» **What is expected**
In the passage on Hungary's GDP and debt target, retype word for word the part that opens with the words containing "Hungarian Prime Minister" and closes with "plan to fruition.".
━━ Supplied passage ━━
Hungarian Prime Minister Viktor Orbán has repeatedly affirmed his commitment to reducing the debt to GDP ratio; however, the plan in place was hinged on an annual growth rate of 3% over the 2010 annum. These changes in the economic landscape of Hungary spell a missing HUF 100 billion which will have to be made up elsewhere if Organ is as committed as he appears in reducing the budget deficit to 2.94%. Coming up with HUF 100 billion in an economy which has the second lowest employment rate in the EU – 27 and has already cut out a pillar of its pension fund to finance it seems hard to fathom. The future of the GDP growth rate is a critical element to bringing Orban’s plan to fruition.

Several factors play a part in the change of fortunes for the national figure of the Hungarian GDP; however, Orbán estimates that the turn of tides shan’t knock the country off track in getting below a 3% debt to GDP ratio. Orbán's stance toward reaching the debt to GDP ratio goal is rock solid, nearly nothing, not even a percentage point GDP downturn can shake it. The question remains in how Hungary will manage this if growth does not improve?
━━━
━━ Dataset extract ━━
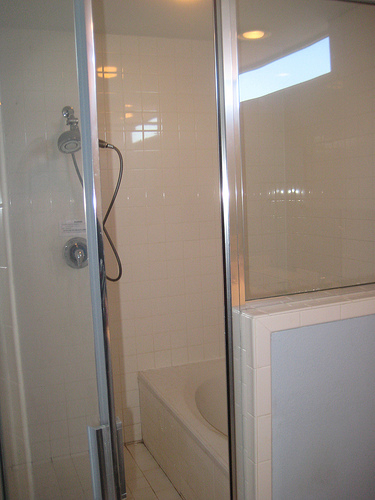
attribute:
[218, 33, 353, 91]
window — glass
━━━
» **Exercise solution**
Hungarian Prime Minister Viktor Orbán has repeatedly affirmed his commitment to reducing the debt to GDP ratio; however, the plan in place was hinged on an annual growth rate of 3% over the 2010 annum. These changes in the economic landscape of Hungary spell a missing HUF 100 billion which will have to be made up elsewhere if Organ is as committed as he appears in reducing the budget deficit to 2.94%. Coming up with HUF 100 billion in an economy which has the second lowest employment rate in the EU – 27 and has already cut out a pillar of its pension fund to finance it seems hard to fathom. The future of the GDP growth rate is a critical element to bringing Orban’s plan to fruition.